• [What is required]: When you return the data, keep every line exactly as it is and leave out the pictures.

-------- Material shown --------

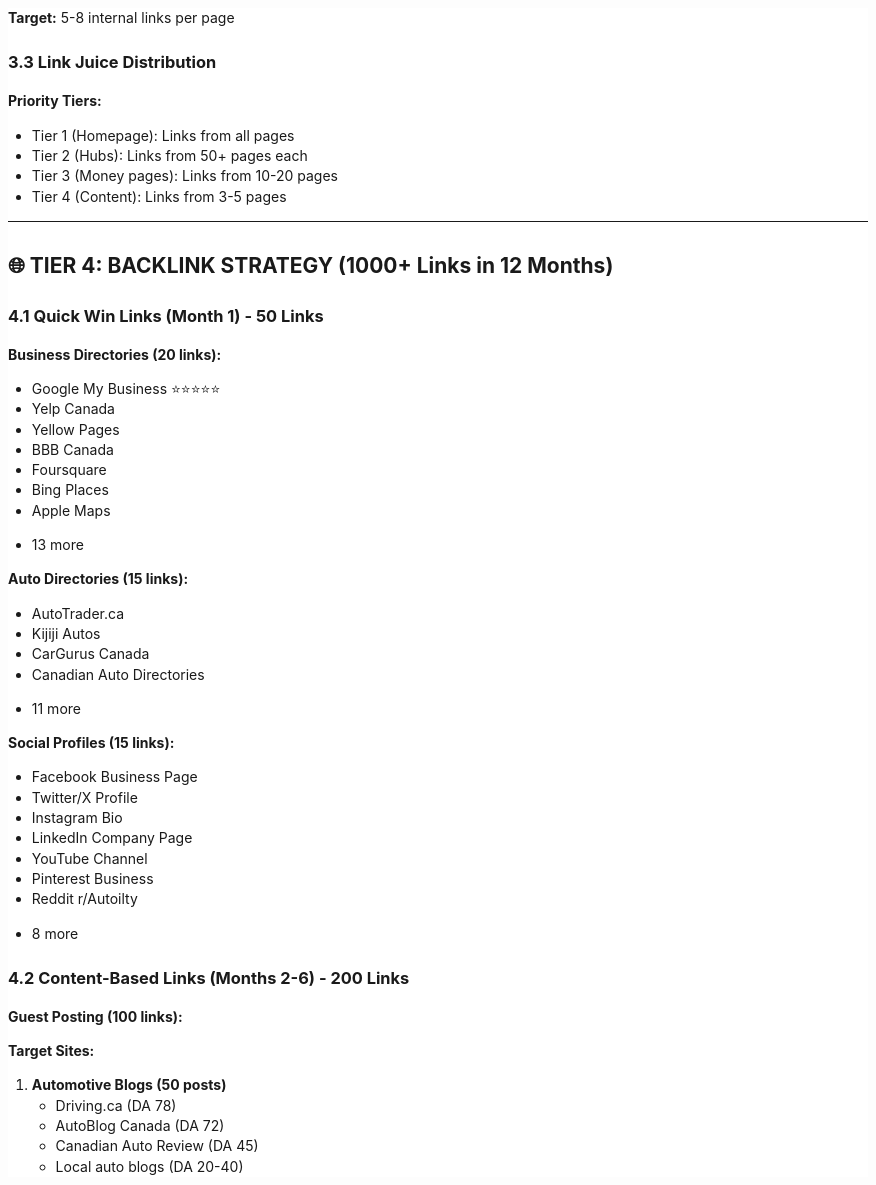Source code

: **Target:** 5-8 internal links per page

### 3.3 Link Juice Distribution

**Priority Tiers:**
- Tier 1 (Homepage): Links from all pages
- Tier 2 (Hubs): Links from 50+ pages each
- Tier 3 (Money pages): Links from 10-20 pages
- Tier 4 (Content): Links from 3-5 pages

---

## 🌐 TIER 4: BACKLINK STRATEGY (1000+ Links in 12 Months)

### 4.1 Quick Win Links (Month 1) - 50 Links

**Business Directories (20 links):**
- Google My Business ⭐⭐⭐⭐⭐
- Yelp Canada
- Yellow Pages
- BBB Canada
- Foursquare
- Bing Places
- Apple Maps
+ 13 more

**Auto Directories (15 links):**
- AutoTrader.ca
- Kijiji Autos
- CarGurus Canada
- Canadian Auto Directories
+ 11 more

**Social Profiles (15 links):**
- Facebook Business Page
- Twitter/X Profile
- Instagram Bio
- LinkedIn Company Page
- YouTube Channel
- Pinterest Business
- Reddit r/Autoilty
+ 8 more

### 4.2 Content-Based Links (Months 2-6) - 200 Links

**Guest Posting (100 links):**

**Target Sites:**
1. **Automotive Blogs (50 posts)**
   - Driving.ca (DA 78)
   - AutoBlog Canada (DA 72)
   - Canadian Auto Review (DA 45)
   - Local auto blogs (DA 20-40)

--------

• [Exercise output]:
Source code

: **Target:** 5-8 internal links per page

### 3.3 Link Juice Distribution

**Priority Tiers:**
- Tier 1 (Homepage): Links from all pages
- Tier 2 (Hubs): Links from 50+ pages each
- Tier 3 (Money pages): Links from 10-20 pages
- Tier 4 (Content): Links from 3-5 pages

---

## 🌐 TIER 4: BACKLINK STRATEGY (1000+ Links in 12 Months)

### 4.1 Quick Win Links (Month 1) - 50 Links

**Business Directories (20 links):**
- Google My Business ⭐⭐⭐⭐⭐
- Yelp Canada
- Yellow Pages
- BBB Canada
- Foursquare
- Bing Places
- Apple Maps
+ 13 more

**Auto Directories (15 links):**
- AutoTrader.ca
- Kijiji Autos
- CarGurus Canada
- Canadian Auto Directories
+ 11 more

**Social Profiles (15 links):**
- Facebook Business Page
- Twitter/X Profile
- Instagram Bio
- LinkedIn Company Page
- YouTube Channel
- Pinterest Business
- Reddit r/Autoilty
+ 8 more

### 4.2 Content-Based Links (Months 2-6) - 200 Links

**Guest Posting (100 links):**

**Target Sites:**
1. **Automotive Blogs (50 posts)**
   - Driving.ca (DA 78)
   - AutoBlog Canada (DA 72)
   - Canadian Auto Review (DA 45)
   - Local auto blogs (DA 20-40)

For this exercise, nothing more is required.